Once the pictures are set aside, transcribe the remaining data exactly.

-- RECORD EXTRACTS follows --

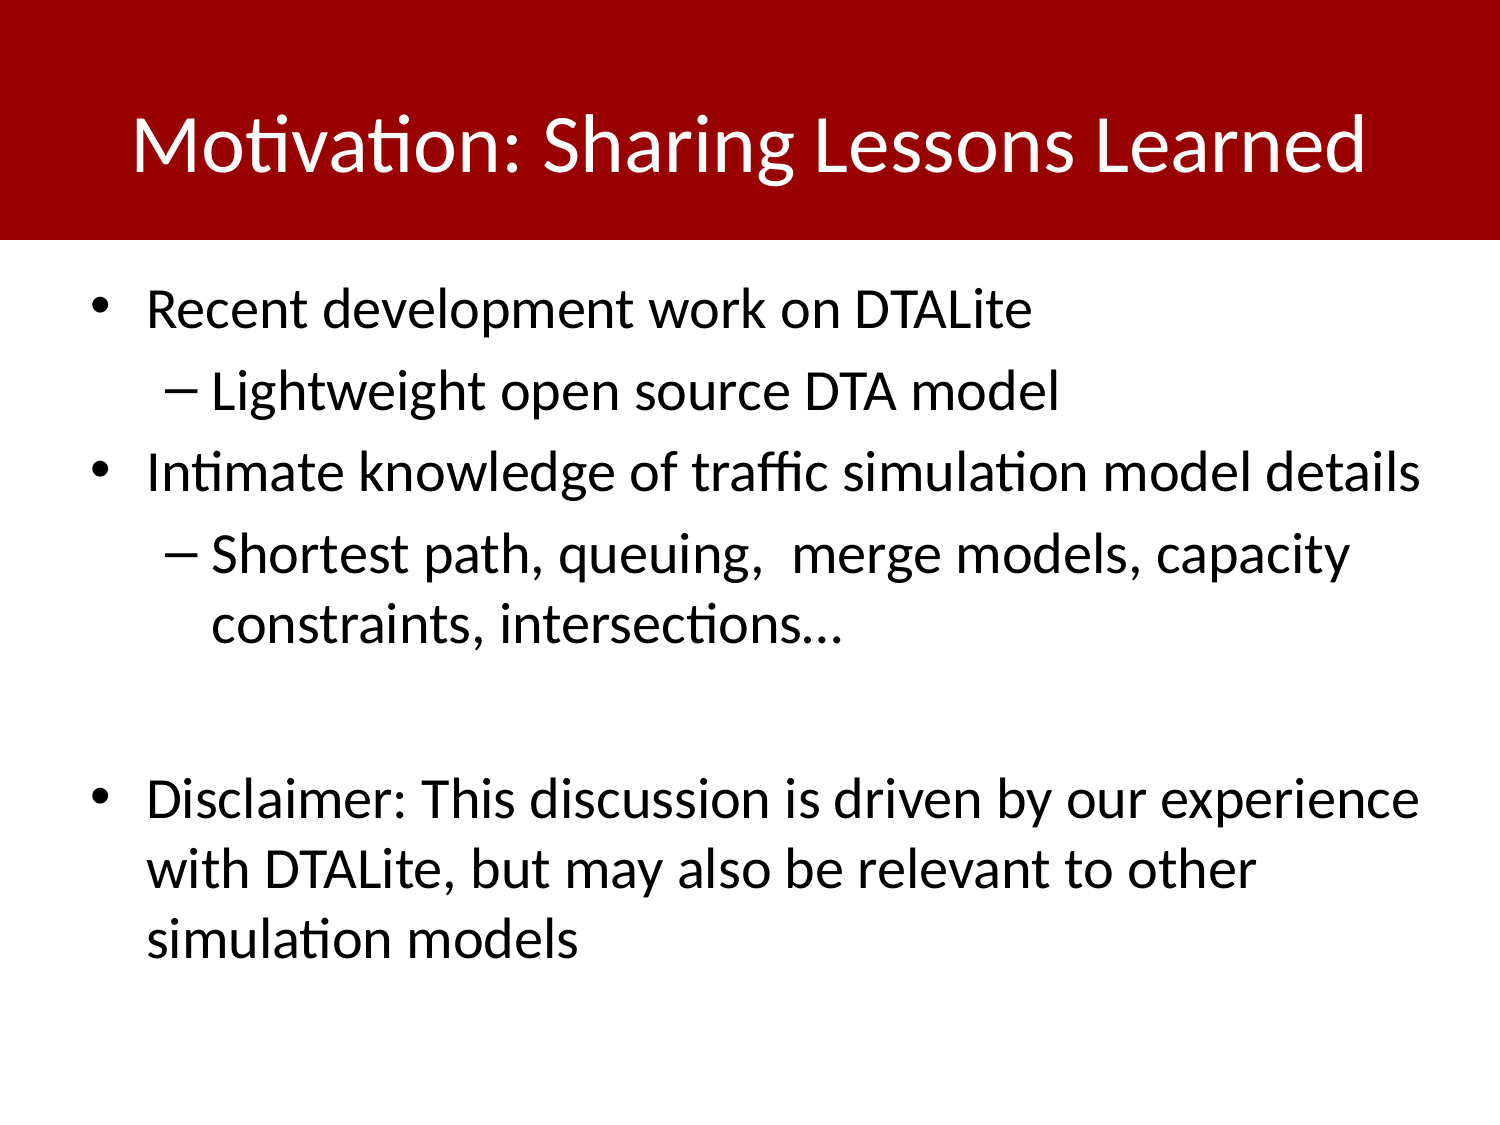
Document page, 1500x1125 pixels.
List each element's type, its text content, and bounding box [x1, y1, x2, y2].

list Recent development work on DTALite Lightweight open source DTA model Intimate knowledge of traffic simulation model details Shortest path, queuing, merge models, capacity constraints, intersections… Disclaimer: This discussion is driven by our experience with DTALite, but may also be relevant to other simulation models [75, 262, 1475, 1005]
title Motivation: Sharing Lessons Learned [75, 45, 1425, 233]
picture [0, 0, 1500, 240]
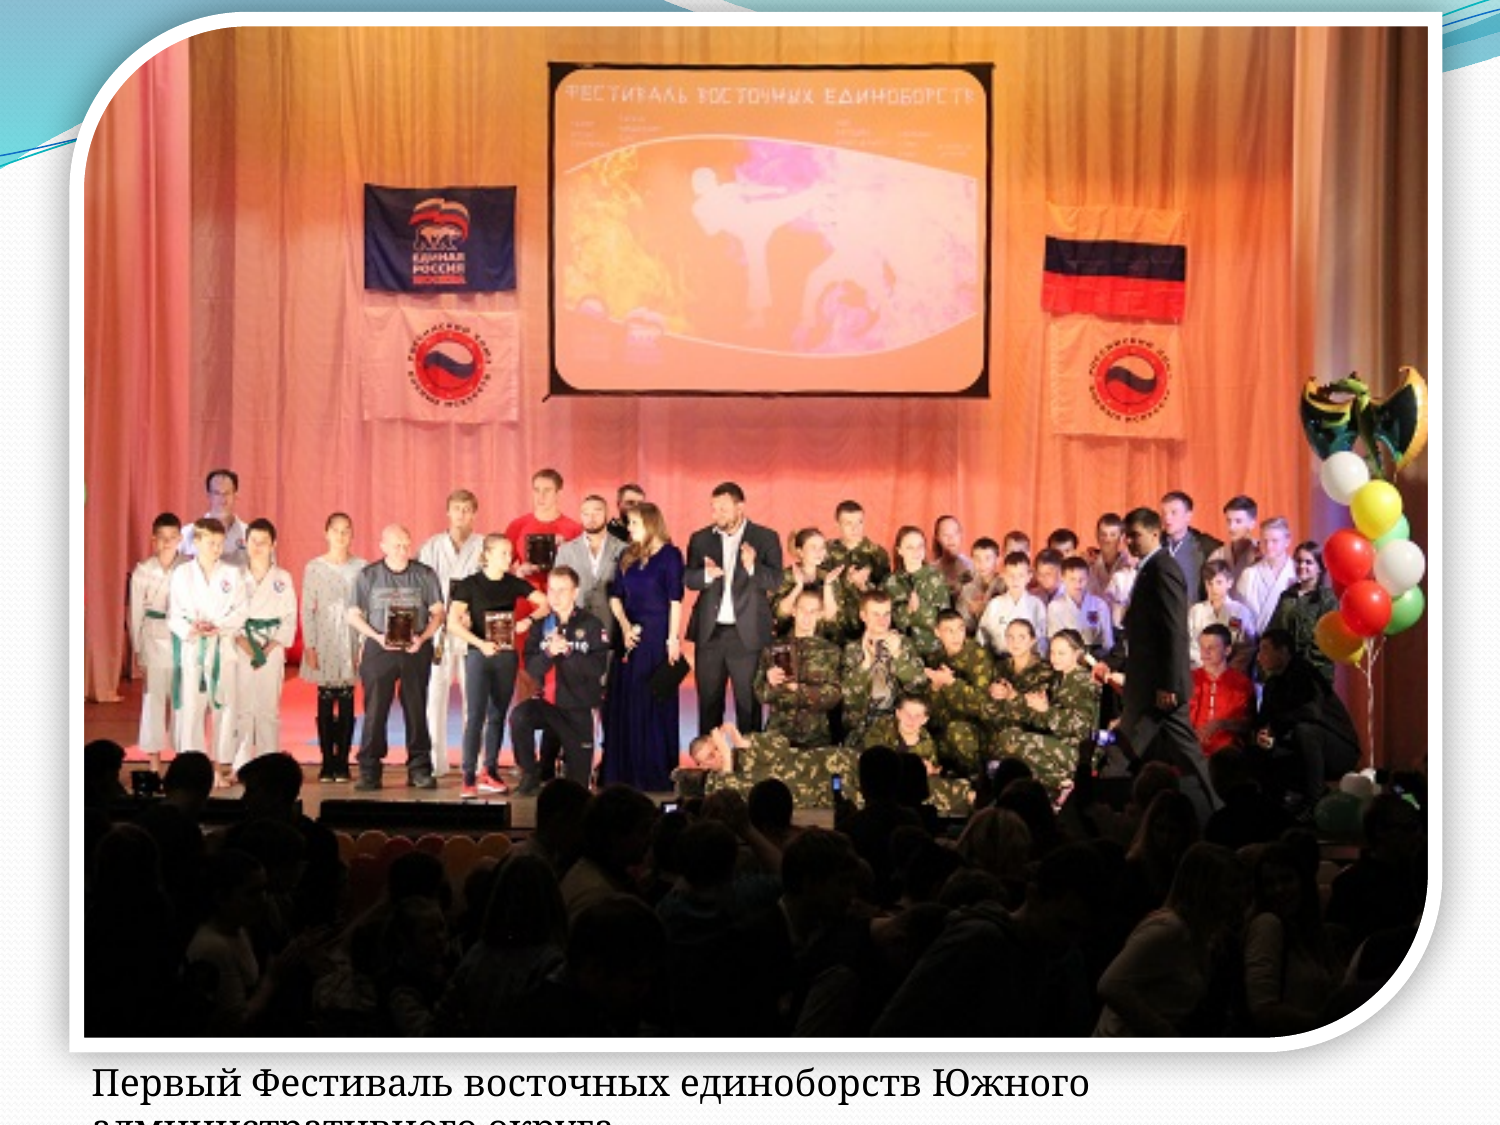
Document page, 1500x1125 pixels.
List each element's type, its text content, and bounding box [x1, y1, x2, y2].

text_box Первый Фестиваль восточных единоборств Южного административного округа [76, 1051, 1500, 1125]
picture [76, 18, 1436, 1046]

-- RECORD EXTRACTS concluded --

# EXERCISE SOLUTION
Document page, 1500x1125 pixels.
List each element's type, its text content, and bounding box [x1, y1, x2, y2].

list Recent development work on DTALite Lightweight open source DTA model Intimate knowledge of traffic simulation model details Shortest path, queuing, merge models, capacity constraints, intersections… Disclaimer: This discussion is driven by our experience with DTALite, but may also be relevant to other simulation models [75, 262, 1475, 1005]
title Motivation: Sharing Lessons Learned [75, 45, 1425, 233]
picture [0, 0, 1500, 240]
Document page, 1500x1125 pixels.
List each element's type, its text content, and bounding box [x1, y1, x2, y2].

text_box Первый Фестиваль восточных единоборств Южного административного округа [76, 1051, 1500, 1125]
picture [76, 18, 1436, 1046]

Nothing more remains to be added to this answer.